Generalizing the Wilcoxon rank-sum test for interval data

Article ID	Journal	Published Year	Pages	File Type
397316	International Journal of Approximate Reasoning	2015	14 Pages	PDF

Abstract

•We propose an adaption of Wilcoxon's two-sample rank-sum test to interval data.•Our method is also applicable to quantized data.•It leads to interval-valued p-values that are computed at a very low computational cost.•Interpretation of this test is straightforward.

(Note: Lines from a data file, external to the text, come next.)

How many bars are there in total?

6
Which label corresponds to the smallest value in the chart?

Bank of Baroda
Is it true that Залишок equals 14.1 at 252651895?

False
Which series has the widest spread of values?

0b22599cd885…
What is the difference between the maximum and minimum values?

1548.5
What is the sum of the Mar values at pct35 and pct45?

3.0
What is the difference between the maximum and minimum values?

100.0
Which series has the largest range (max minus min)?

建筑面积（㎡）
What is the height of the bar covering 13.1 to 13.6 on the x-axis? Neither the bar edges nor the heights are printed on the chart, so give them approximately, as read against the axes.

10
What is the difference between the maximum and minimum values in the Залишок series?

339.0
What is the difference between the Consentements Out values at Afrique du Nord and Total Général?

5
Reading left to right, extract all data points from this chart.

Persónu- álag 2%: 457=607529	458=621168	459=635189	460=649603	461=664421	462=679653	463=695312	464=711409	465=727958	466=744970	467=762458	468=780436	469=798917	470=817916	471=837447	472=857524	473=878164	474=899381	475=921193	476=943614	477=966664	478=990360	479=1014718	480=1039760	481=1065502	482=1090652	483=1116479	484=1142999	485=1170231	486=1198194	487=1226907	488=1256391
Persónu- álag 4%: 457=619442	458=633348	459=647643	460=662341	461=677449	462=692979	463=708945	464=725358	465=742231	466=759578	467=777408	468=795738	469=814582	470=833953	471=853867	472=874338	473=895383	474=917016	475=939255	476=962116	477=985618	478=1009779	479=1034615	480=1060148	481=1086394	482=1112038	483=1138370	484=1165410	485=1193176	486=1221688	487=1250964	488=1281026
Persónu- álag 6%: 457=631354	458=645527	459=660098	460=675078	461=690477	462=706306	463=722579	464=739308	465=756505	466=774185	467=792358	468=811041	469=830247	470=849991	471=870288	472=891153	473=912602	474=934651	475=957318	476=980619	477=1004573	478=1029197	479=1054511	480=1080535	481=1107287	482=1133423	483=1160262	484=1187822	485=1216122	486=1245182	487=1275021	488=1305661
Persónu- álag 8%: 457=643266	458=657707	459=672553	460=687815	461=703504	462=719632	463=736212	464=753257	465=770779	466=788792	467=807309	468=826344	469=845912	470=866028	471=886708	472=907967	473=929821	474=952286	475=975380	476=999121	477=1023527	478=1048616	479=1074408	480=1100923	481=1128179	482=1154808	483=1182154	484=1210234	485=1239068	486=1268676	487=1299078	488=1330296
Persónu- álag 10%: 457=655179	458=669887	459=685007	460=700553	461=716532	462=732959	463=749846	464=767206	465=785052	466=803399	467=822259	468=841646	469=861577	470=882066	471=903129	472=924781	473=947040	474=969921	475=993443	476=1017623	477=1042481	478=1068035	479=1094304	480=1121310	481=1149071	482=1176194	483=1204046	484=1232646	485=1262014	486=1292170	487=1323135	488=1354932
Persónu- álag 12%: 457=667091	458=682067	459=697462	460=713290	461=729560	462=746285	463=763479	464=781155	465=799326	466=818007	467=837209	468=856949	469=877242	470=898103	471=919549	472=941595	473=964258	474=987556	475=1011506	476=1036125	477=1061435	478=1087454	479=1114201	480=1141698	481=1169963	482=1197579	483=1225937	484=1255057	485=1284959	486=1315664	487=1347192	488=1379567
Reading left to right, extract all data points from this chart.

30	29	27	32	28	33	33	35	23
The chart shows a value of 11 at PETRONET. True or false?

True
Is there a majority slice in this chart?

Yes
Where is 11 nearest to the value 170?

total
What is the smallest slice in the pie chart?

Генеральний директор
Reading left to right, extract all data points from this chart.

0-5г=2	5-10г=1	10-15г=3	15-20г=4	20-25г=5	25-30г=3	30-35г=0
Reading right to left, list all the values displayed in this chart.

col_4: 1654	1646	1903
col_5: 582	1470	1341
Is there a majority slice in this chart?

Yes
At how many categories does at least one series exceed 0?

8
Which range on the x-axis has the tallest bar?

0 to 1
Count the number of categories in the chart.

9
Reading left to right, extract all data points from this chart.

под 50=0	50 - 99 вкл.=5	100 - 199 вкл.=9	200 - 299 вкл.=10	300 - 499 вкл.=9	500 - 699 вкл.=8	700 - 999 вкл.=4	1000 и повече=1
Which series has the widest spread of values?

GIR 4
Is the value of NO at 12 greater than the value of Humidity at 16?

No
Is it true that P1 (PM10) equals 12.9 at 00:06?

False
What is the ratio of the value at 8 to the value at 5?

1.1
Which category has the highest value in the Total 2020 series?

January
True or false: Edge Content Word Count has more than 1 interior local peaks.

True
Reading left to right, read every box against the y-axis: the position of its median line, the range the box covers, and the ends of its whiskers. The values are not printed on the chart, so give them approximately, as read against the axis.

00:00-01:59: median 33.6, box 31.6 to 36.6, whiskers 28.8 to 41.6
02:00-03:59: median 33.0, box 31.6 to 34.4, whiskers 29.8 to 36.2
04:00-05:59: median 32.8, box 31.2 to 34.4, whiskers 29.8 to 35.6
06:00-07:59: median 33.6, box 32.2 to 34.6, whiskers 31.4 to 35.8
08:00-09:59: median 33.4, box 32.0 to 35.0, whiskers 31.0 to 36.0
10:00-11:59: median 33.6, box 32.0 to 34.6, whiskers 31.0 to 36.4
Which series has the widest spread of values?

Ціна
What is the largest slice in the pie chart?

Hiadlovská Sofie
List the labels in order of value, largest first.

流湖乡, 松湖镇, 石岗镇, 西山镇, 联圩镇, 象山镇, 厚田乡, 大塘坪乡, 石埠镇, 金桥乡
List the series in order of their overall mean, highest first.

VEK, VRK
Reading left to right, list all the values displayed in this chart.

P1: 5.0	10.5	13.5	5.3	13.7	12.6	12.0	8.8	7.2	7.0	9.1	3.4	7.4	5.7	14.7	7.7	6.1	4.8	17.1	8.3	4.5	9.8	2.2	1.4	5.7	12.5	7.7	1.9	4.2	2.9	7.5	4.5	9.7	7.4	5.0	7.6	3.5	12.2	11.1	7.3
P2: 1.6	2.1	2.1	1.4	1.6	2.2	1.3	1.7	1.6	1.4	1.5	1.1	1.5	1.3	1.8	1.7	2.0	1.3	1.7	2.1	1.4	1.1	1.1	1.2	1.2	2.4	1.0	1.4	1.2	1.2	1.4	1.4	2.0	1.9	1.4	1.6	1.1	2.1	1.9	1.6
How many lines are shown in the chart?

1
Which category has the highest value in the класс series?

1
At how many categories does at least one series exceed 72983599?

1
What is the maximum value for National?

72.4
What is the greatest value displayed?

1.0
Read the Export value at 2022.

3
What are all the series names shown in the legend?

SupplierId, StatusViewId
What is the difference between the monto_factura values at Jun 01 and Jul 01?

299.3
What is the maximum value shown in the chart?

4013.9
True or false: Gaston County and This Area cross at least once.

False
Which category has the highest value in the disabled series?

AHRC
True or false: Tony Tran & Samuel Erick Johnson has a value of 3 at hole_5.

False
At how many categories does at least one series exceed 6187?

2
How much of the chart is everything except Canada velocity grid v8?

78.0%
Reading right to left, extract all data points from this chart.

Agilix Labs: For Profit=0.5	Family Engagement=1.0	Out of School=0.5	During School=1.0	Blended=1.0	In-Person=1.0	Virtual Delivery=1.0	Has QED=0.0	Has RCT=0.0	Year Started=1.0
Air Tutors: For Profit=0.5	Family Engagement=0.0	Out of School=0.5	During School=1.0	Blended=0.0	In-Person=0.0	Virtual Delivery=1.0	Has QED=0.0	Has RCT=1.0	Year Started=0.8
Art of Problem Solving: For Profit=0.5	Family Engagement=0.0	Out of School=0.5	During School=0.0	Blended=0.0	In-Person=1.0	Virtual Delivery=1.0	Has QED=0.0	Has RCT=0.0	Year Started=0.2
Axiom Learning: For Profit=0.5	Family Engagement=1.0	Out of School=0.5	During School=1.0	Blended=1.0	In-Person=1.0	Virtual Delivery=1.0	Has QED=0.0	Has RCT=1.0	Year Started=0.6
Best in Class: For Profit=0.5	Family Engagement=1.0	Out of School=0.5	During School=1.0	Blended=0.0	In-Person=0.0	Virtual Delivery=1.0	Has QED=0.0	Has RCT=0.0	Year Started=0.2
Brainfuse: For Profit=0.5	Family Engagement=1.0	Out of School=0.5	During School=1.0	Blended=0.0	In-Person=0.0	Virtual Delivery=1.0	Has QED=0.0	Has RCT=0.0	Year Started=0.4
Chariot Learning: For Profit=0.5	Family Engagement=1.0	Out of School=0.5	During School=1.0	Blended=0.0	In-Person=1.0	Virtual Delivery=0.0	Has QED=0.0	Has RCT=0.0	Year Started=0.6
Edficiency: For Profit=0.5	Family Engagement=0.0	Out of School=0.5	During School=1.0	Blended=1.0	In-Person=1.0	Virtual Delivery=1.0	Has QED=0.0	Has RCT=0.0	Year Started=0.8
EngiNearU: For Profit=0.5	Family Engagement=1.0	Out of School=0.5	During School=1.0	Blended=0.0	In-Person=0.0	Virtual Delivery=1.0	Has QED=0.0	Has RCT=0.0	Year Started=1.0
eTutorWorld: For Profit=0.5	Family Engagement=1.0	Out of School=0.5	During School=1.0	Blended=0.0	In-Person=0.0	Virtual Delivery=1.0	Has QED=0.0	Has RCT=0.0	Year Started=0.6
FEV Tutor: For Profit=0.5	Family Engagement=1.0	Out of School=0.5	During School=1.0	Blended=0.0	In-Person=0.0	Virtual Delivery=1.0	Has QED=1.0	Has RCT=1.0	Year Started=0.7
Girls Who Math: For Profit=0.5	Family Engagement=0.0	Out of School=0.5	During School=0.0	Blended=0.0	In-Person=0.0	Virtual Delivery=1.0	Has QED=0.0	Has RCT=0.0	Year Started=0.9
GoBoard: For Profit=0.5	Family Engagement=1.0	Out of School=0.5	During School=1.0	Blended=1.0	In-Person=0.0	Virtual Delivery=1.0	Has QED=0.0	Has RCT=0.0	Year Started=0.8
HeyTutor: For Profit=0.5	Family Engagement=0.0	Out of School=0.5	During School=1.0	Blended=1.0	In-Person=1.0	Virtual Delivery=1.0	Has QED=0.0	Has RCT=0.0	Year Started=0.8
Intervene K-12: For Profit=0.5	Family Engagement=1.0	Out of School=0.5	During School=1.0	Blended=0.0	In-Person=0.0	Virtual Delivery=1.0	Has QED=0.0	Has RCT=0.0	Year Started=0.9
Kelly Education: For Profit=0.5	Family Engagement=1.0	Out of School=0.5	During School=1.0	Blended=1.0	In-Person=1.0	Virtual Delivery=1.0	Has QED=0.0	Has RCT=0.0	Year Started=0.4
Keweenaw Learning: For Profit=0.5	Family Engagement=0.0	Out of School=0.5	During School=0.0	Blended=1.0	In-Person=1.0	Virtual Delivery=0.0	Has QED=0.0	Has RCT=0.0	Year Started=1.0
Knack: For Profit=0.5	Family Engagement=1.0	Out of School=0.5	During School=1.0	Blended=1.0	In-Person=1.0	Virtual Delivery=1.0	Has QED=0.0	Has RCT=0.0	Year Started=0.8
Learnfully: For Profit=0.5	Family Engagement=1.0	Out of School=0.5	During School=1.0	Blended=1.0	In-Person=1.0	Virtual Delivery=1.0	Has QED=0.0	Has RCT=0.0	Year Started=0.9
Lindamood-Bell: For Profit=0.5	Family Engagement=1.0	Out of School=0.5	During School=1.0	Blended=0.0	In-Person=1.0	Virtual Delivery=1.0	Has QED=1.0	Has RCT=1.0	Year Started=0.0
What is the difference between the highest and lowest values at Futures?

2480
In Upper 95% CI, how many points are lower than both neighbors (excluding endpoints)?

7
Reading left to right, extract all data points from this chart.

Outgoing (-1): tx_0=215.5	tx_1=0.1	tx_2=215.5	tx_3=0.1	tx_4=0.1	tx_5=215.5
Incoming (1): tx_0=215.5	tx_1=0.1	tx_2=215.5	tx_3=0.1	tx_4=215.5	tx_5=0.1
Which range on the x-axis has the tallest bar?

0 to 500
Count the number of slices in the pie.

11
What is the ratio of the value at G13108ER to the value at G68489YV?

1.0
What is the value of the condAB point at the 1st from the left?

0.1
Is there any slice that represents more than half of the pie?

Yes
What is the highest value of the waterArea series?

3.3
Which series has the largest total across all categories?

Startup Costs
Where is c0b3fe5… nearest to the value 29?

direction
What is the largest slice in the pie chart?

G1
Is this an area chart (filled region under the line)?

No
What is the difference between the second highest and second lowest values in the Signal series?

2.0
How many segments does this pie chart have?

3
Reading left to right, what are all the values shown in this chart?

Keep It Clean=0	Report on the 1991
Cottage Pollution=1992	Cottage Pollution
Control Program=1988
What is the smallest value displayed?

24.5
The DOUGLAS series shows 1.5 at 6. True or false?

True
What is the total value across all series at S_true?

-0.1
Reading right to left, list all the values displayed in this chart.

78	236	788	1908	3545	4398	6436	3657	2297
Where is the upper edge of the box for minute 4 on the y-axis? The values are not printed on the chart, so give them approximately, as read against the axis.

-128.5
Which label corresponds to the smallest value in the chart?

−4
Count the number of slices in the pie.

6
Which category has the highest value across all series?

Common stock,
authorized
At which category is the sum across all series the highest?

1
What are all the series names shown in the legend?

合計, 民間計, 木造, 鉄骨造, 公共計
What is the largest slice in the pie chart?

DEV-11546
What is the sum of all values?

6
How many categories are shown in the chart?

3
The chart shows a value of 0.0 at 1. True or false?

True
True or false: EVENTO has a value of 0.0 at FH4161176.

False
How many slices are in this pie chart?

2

Here we propose an adaption of Wilcoxon's two-sample rank-sum test to interval data. This adaption is interval-valued: it computes the minimum and maximum values of the statistic when we rank the set of all feasible samples (all joint samples compatible with the initial set-valued information). We prove that these bounds can be explicitly computed using a very low computational cost algorithm. Interpreting this generalized test is straightforward: if the obtained interval-valued p-value is on one side of the significance level, we will be able to make a decision (reject/no reject). Otherwise, we will conclude that our information is too vague to lead to a clear decision.Our method is also applicable to quantized data: in the presence of quantized information, the joint sample may contain a high proportion of draws, which can prevent the test from drawing a clear conclusion. According to the usual convention, when there are ties, the ranks for the observations in a tie are taken to be the average of the ranks for those observations. This convention can lead to wrong conclusions. Here, we consider the family of all possible rank permutations, such that a sample containing ties will not just be associated with a single value, but rather with a collection of values for the Wilcoxon's rank-sum statistic, with each one of them being associated with a different p-value. When the impact of quantization is too high to lead to a clear decision, our test provides an interval-valued p-value that includes the chosen significance level. It indicates that there is no clear conclusion according to this test.Two different experiments exemplify the properties of the generalized test: the first one illustrates its ability to avoid wrong decisions in the presence of quantized data. The second one shows the performance of the generalized test when used with interval data.